-- start of Material shown --

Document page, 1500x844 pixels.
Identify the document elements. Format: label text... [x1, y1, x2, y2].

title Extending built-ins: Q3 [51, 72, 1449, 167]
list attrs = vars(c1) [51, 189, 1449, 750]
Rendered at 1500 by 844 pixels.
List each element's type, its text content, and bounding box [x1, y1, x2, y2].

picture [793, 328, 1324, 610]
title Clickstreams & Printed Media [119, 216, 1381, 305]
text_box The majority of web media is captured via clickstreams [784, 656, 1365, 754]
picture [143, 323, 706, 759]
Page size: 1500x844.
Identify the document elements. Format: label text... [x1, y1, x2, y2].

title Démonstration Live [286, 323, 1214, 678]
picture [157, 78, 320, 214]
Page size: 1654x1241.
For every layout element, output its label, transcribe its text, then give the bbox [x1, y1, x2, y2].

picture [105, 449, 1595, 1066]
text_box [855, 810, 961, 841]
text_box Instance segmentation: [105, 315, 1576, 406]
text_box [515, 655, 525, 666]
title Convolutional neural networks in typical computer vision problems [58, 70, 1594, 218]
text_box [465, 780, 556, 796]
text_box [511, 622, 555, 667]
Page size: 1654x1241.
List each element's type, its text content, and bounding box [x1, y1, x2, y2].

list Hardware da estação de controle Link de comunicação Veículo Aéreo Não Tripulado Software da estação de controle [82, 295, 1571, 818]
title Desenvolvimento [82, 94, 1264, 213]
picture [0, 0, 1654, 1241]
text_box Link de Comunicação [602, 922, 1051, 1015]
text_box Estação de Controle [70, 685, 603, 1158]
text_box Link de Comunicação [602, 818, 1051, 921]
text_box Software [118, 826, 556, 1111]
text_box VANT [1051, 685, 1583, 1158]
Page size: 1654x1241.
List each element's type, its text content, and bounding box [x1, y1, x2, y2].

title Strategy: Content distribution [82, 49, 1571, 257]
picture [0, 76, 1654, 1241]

-- end of Material shown --

__Exercise task__. Output every line of the material above as a Markdown table with the columns "Row" and "Line", numbering the rows and omitting blank lines.

__Written response__.
| Row | Line |
|---|---|
| 1 | Document page, 1500x844 pixels. |
| 2 | Identify the document elements. Format: label text... [x1, y1, x2, y2]. |
| 3 | title Extending built-ins: Q3 [51, 72, 1449, 167] |
| 4 | list attrs = vars(c1) [51, 189, 1449, 750] |
| 5 | Rendered at 1500 by 844 pixels. |
| 6 | List each element's type, its text content, and bounding box [x1, y1, x2, y2]. |
| 7 | picture [793, 328, 1324, 610] |
| 8 | title Clickstreams & Printed Media [119, 216, 1381, 305] |
| 9 | text_box The majority of web media is captured via clickstreams [784, 656, 1365, 754] |
| 10 | picture [143, 323, 706, 759] |
| 11 | Page size: 1500x844. |
| 12 | Identify the document elements. Format: label text... [x1, y1, x2, y2]. |
| 13 | title Démonstration Live [286, 323, 1214, 678] |
| 14 | picture [157, 78, 320, 214] |
| 15 | Page size: 1654x1241. |
| 16 | For every layout element, output its label, transcribe its text, then give the bbox [x1, y1, x2, y2]. |
| 17 | picture [105, 449, 1595, 1066] |
| 18 | text_box [855, 810, 961, 841] |
| 19 | text_box Instance segmentation: [105, 315, 1576, 406] |
| 20 | text_box [515, 655, 525, 666] |
| 21 | title Convolutional neural networks in typical computer vision problems [58, 70, 1594, 218] |
| 22 | text_box [465, 780, 556, 796] |
| 23 | text_box [511, 622, 555, 667] |
| 24 | Page size: 1654x1241. |
| 25 | List each element's type, its text content, and bounding box [x1, y1, x2, y2]. |
| 26 | list Hardware da estação de controle Link de comunicação Veículo Aéreo Não Tripulado Software da estação de controle [82, 295, 1571, 818] |
| 27 | title Desenvolvimento [82, 94, 1264, 213] |
| 28 | picture [0, 0, 1654, 1241] |
| 29 | text_box Link de Comunicação [602, 922, 1051, 1015] |
| 30 | text_box Estação de Controle [70, 685, 603, 1158] |
| 31 | text_box Link de Comunicação [602, 818, 1051, 921] |
| 32 | text_box Software [118, 826, 556, 1111] |
| 33 | text_box VANT [1051, 685, 1583, 1158] |
| 34 | Page size: 1654x1241. |
| 35 | List each element's type, its text content, and bounding box [x1, y1, x2, y2]. |
| 36 | title Strategy: Content distribution [82, 49, 1571, 257] |
| 37 | picture [0, 76, 1654, 1241] |